(Text provided)
########
Re: Mount coordinates change while autoguiding

Ray Gralak
 

Hi Michael,

Is this expected behavior or am I possibly missing some configuration option? It seems as though the
autoguider commands are being interpreted as user initiated slews.
What you are seeing is changing pointing error in your scope as it is autoguided.

The amount of pointing error can be drastically reduced by using a pointing model (e.g. APCC Pro).

This confounds automated meridian flips because the mount "thinks" it is pointed somewhere other than where
it actually is. Often, the difference is too slight to be significance, but sometimes not.
This is incorrect. The mount's internal flip position does not change. However the actual time and position when the flip occurs may dynamically change. If software is monitoring the mount's position this should not be a problem.

-Ray Gralak
Author of APCC (Astro-Physics Command Center): https://www.astro-physics.com/apcc-pro
Author of PEMPro V3: https://www.ccdware.com
Author of Astro-Physics V2 ASCOM Driver: https://www.siriusimaging.com/apdriver

-----Original Message-----
From: main@ap-gto.groups.io [mailto:main@ap-gto.groups.io] On Behalf Of Michael Dolenga via groups.io
Sent: Saturday, July 18, 2020 7:31 AM
To: main@ap-gto.groups.io
Subject: [ap-gto] Mount coordinates change while autoguiding

I've noticed that my 900GTO's coordinates, as reported by ASCOM (latest version of the driver) change over a
session where I am autoguiding. This occurs whether using MaximDL or NINA/PhD. In both cases, I am
configured to send autoguider commands via the ASCOM driver rather than a separate ST4 cable.
########
(Data lines)
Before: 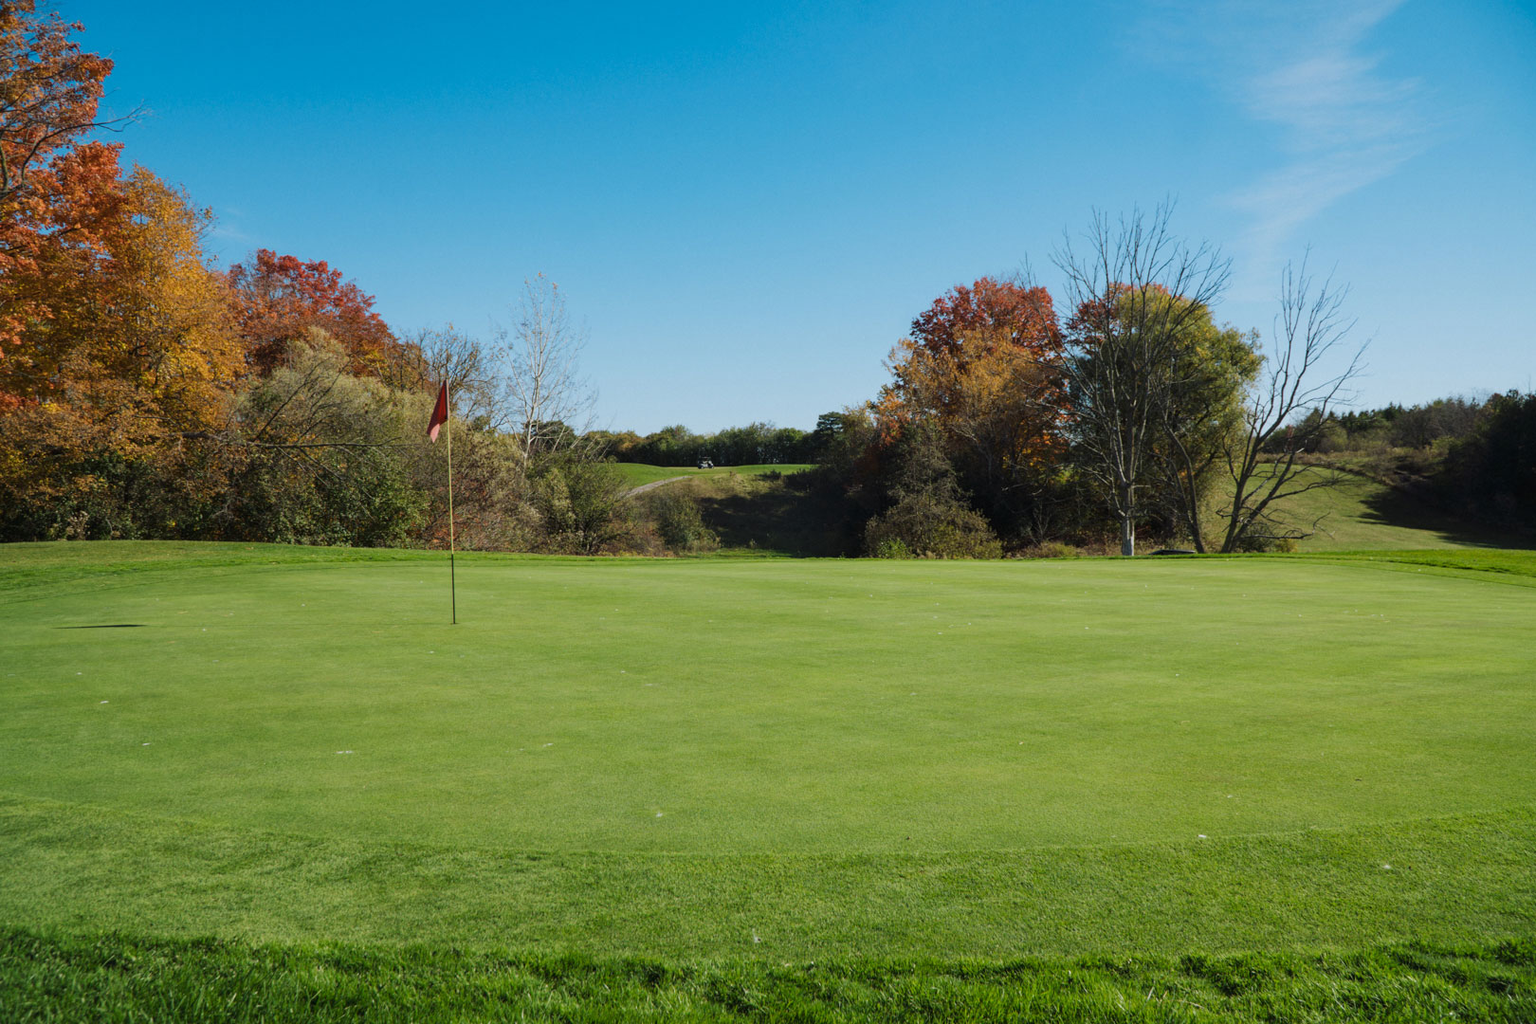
########
(To be done)
1. Write out the forum post about mount coordinates from "Re: Mount coordinates" to "user initiated slews.", word for word.
2. List every web address beginning with "https://" that appears in the forum post about mount coordinates.
3. Extend the forum post about mount coordinates changing during autoguiding, picking up after its final sentence.
The data has no role in this work.

(Answers given)
1.
Re: Mount coordinates change while autoguiding

Ray Gralak
 

Hi Michael,

Is this expected behavior or am I possibly missing some configuration option? It seems as though the
autoguider commands are being interpreted as user initiated slews.

2.
https://www.astro-physics.com/apcc-pro
https://www.ccdware.com
https://www.siriusimaging.com/apdriver

3.
This confounds automated meridian flips because the mount "thinks" it is pointed somewhere other than where
it actually is. Often, the difference is too slight to be significance, but sometimes not.

As an example, last night I was doing 30 minute shots of the Crescent Nebula. Over one hour, as reported by
the RA/DEC fields written into the FITS header, I saw a difference of 6 minutes, 4 seconds in RA and 1 minute
7 seconds in DEC.

If I leave the mount running with no autoguider connected at all, RA and DEC remain constant, as I would
expect.

Is this expected behavior or am I possibly missing some configuration option? It seems as though the
autoguider commands are being interpreted as user initiated slews.


Michael


Re: Mount coordinates change while autoguiding

Michael Dolenga
 

Math update - the RA difference is 15 arc seconds. DEC is 1 minute. Seems consistent with a slight polar misalignment.

When I plate solve those two images, the difference between their centers is less than 1 arc second.

Michael



On Saturday, July 18, 2020, 07:31:29 AM PDT, Michael Dolenga via groups.io <giroditalia@...> wrote:


I've noticed that my 900GTO's coordinates, as reported by ASCOM (latest version of the driver) change over a session where I am autoguiding. This occurs whether using MaximDL or NINA/PhD. In both cases, I am configured to send autoguider commands via the ASCOM driver rather than a separate ST4 cable.

This confounds automated meridian flips because the mount "thinks" it is pointed somewhere other than where it actually is. Often, the difference is too slight to be significance, but sometimes not. 

As an example, last night I was doing 30 minute shots of the Crescent Nebula. Over one hour, as reported by the RA/DEC fields written into the FITS header, I saw a difference of 6 minutes, 4 seconds in RA and 1 minute 7 seconds in DEC.

If I leave the mount running with no autoguider connected at all, RA and DEC remain constant, as I would expect.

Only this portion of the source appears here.